Doch das sind lediglich Nachwehen des vor geraumer Zeit vollzogenen Strukturwandels. Die deutschen Hersteller begreifen die Öffnung der Märkte längst mehr als Chance denn als Bedrohung - und sie tun gut daran. Denn China und Indien sind weit mehr als billige Produktionsstandorte und Lieferanten günstiger Vormaterialien. Große Modeunternehmen wie Hugo Boss, Adidas oder Escada sehen das Reich der Mitte als einen weiteren wichtigen Absatzmarkt der Zukunft. Und mit Hilfe der Verbände wagen auch viele Mittelständler den Sprung nach Asien. Denn Millionen Chinesen und Inder verfallen mit zunehmendem Wohlstand auch dem modischem Chic des Westens. Der Markt ist zwar noch sehr klein, doch sind die Steigerungsraten imposant. Im Gegensatz dazu hat sich der für Bekleidung ausgegebene Anteil des privaten Konsums in Deutschland den vergangenen 30 Jahren halbiert, Jahr für Jahr gehen die Umsätze hierzulande zurück. Und für die Hersteller technischer Textilien sind China und Indien bislang keine ernstzunehmende Konkurrenz, sondern ein dankbarer Abnehmer ihrer Produkte.

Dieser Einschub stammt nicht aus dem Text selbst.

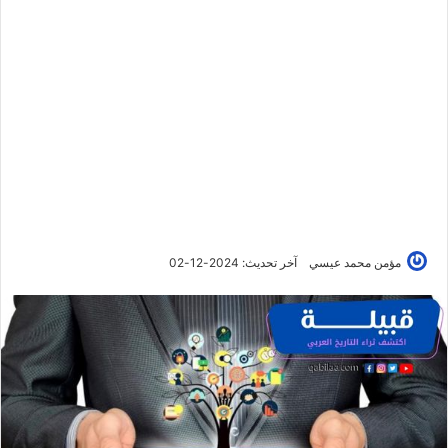
مؤمن محمد عيسي
آخر تحديث: 2024-12-02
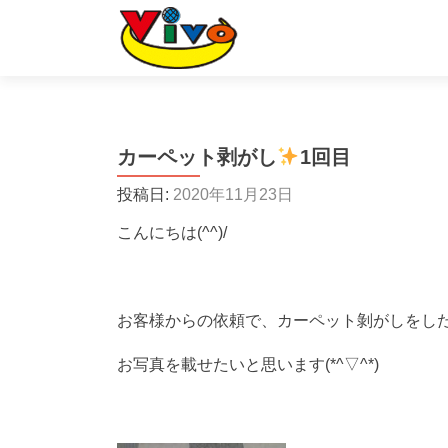
カーペット剥がし
1回目
投稿日:
2020年11月23日
こんにちは(^^)/
お客様からの依頼で、カーペット剝がしをし
お写真を載せたいと思います(*^▽^*)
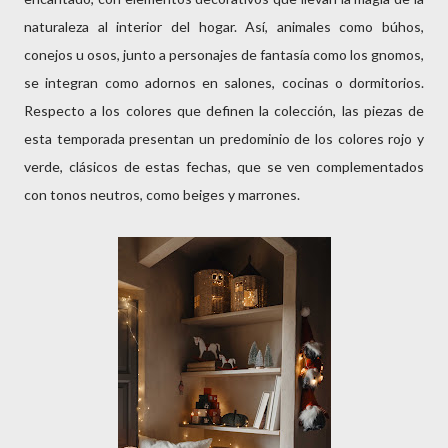
naturaleza al interior del hogar. Así, animales como búhos,
conejos u osos, junto a personajes de fantasía como los gnomos,
se integran como adornos en salones, cocinas o dormitorios.
Respecto a los colores que definen la colección, las piezas de
esta temporada presentan un predominio de los colores rojo y
verde, clásicos de estas fechas, que se ven complementados
con tonos neutros, como beiges y marrones.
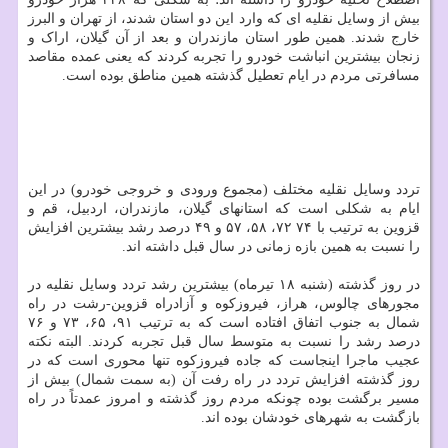
بیش از وسایل نقلیه ای که وارد این دو استان شدند، از تهران و البرز
خارج شدند. همین طور استان مازندران و بعد از آن گیلان، اراک و
زنجان بیشترین انباشت خودرو را تجربه کردند که یعنی عمده مقاصد
مسافرتی مردم در ایام تعطیل گذشته همین مناطق بوده است.
تردد وسایل نقلیه مختلف (مجموع ورودی و خروجی خودرو) در این
ایام به شکلی است که استانهای گیلان، مازندران، اردبیل، قم و
قزوین به ترتیب با ۷۴ ۷۲، ۵۸، ۵۷ و ۴۹ درصد رشد بیشترین افزایش
را نسبت به همین بازه زمانی در سال قبل داشته اند.
در روز گذشته (شنبه ۱۸ تیرماه) بیشترین رشد تردد وسایل نقلیه در
مجورهای چالوس، هراز، فیروزکوه و آزادراه قزوین-رشت در راه
شمال به جنوب اتفاق افتاده است که به ترتیب ۹۱، ۶۵، ۷۳ و ۷۶
درصد رشد را نسبت به متوسط سال قبل تجربه کردند. البته نکته
عجیب ماجرا اینجاست که جاده فیروزکوه تنها محوری است که در
روز گذشته افزایش تردد در راه رفت آن (به سمت شمال) بیش از
مسیر برگشت بوده چونکه مردم روز گذشته و امروز عمدتاً در راه
بازگشت به شهرهای خودشان بوده اند.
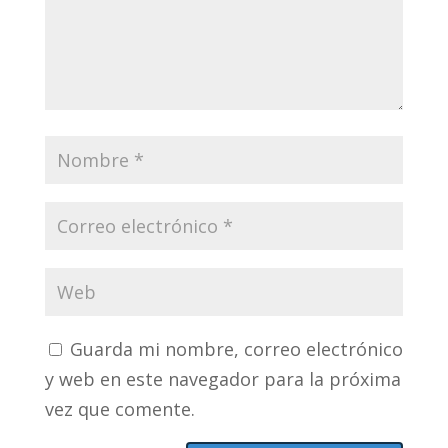
Guarda mi nombre, correo electrónico
y web en este navegador para la próxima
vez que comente.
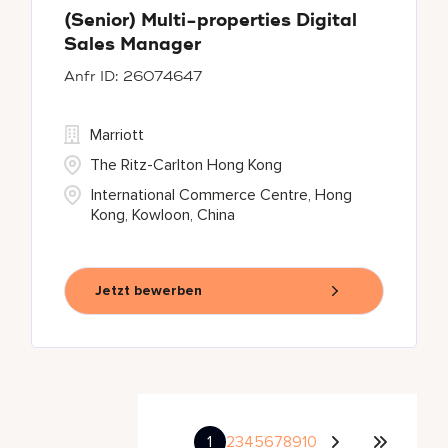
(Senior) Multi-properties Digital
Sales Manager
26074647
Marriott
The Ritz-Carlton Hong Kong
International Commerce Centre, Hong
Kong, Kowloon, China
Jetzt bewerben
1
2
3
4
5
6
7
8
9
10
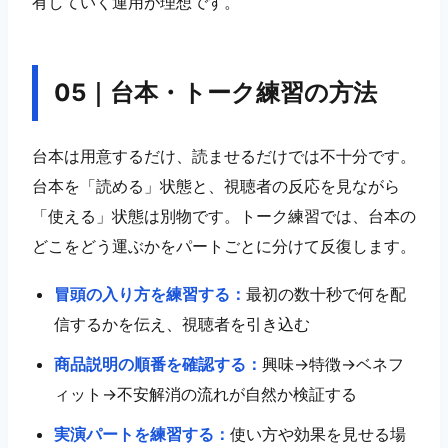
有していく運用が理想です。
05｜台本・トーク練習の方法
台本は用意するだけ、読ませるだけでは不十分です。
台本を「読める」状態と、視聴者の反応を見ながら
「使える」状態は別物です。トーク練習では、台本の
どこをどう運ぶかをパートごとに分けて反復します。
01｜ライブコマースは出演者を育成してこそ成果が伸
びる
冒頭の入り方を練習する：
最初の数十秒で何を配
02｜なぜ出演者育成が重要なのか
03｜売れる出演者に必要なスキル
信するかを伝え、視聴者を引き込む
04｜商品理解トレーニングの進め方
05｜台本・トーク練習の方法
商品説明の順番を確認する：
興味→特徴→ベネフ
06｜コメント対応トレーニングの方法
07｜FAQ・NG表現・法務確認のトレーニング
ィット→不安解消の流れが自然か検証する
08｜購入導線・CTAへのつなぎ方を練習する
09｜配信後レポートを使った出演者改善
実演パートを練習する：
使い方や効果を見せる場
10｜出演者別KPIの見方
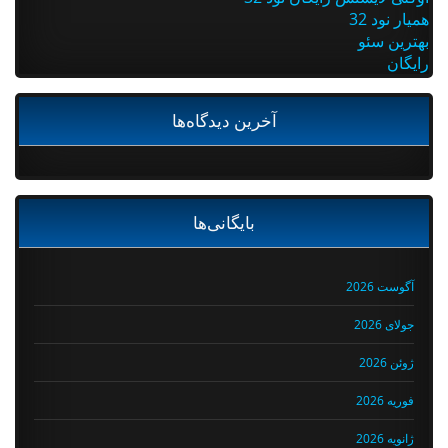
همیار نود 32
بهترین سئو
رایگان
آخرین دیدگاه‌ها
بایگانی‌ها
آگوست 2026
جولای 2026
ژوئن 2026
فوریه 2026
ژانویه 2026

Mit der Wiedereinführung der Quoten hat Europa seiner Textilindustrie einen Bärendienst erwiesen. Denn auch den süd- und osteuropäischen Ländern verschafft die Verhinderung des Freihandels nur eine kurze Verschnaufpause. Ganz zu schweigen von der stümperhaften Abwicklung, die bestehende Verträge nicht berücksichtigt und nicht nur den Handel, sondern auch so manches Bekleidungsunternehmen in schwere Nöte gebracht hat. Bleibt zu hoffen, daß ein Ende des Quotenstreits den Blick wieder auf die Chancen der Marktöffnung in den Vordergrund rücken - für die Verbraucher ebenso wie für die vitale Branche.